Server-Sent Events (SSE) is a server-push technology built on plain HTTP that enables a server to stream a sequence of events to a client over a single long-lived connection, using the text/event-stream content type.
SSE occupies a different niche than WebSockets. WebSockets provide full-duplex communication; SSE is strictly server-to-client. This constraint makes SSE simpler to implement, works over standard HTTP/2 without upgrade negotiation, and is compatible with HTTP caching proxies and firewalls that might block WebSocket upgrades.
Connection Setup: The client makes a standard HTTP GET request with Accept: text/event-stream. The server responds with Content-Type: text/event-stream and Cache-Control: no-cache, keeping the connection open indefinitely.
Event Format: Events are plain text, separated by blank lines. Each event can have an optional id: field (used for reconnection), an optional event: field (custom event type), a data: field (the payload, can be multi-line), and an optional retry: field (reconnection interval in ms).
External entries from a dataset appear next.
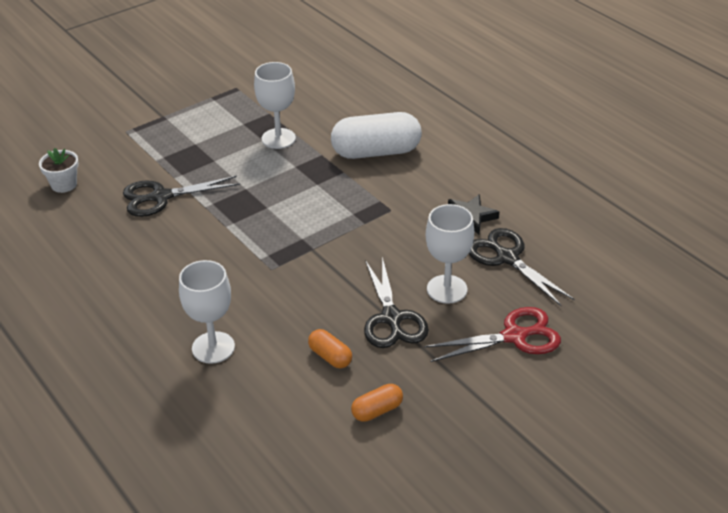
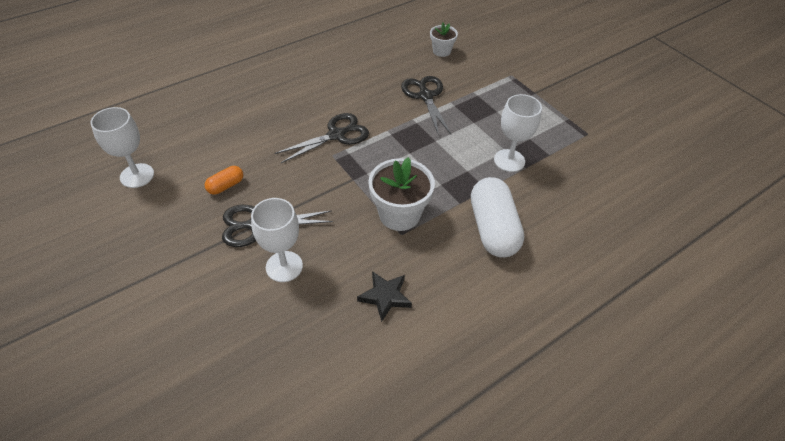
camera: 90 degrees right, 10 degrees up
white goblet [179,260,235,364] -> white goblet moved to [90,107,154,188]
orange capsule [351,384,403,422] -> none
red scissors [424,307,561,362] -> none
black scissors [469,228,575,306] -> black scissors moved to [274,113,369,163]
none -> white flower pot [368,157,435,231]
Automatic Reconnection: The browser's EventSource API automatically reconnects if the connection drops. On reconnect, it sends the Last-Event-ID header with the ID of the last received event, allowing the server to resume the stream from the correct position.
HTTP/2 Multiplexing: Unlike WebSockets (which require their own connection), SSE streams can be multiplexed over an HTTP/2 connection alongside normal requests. This allows many SSE streams with lower overhead per stream.
SSE is ideal for one-directional real-time updates: live dashboards, build status feeds, AI chat token streaming, stock tickers, and notification feeds. For bidirectional communication, prefer WebSockets.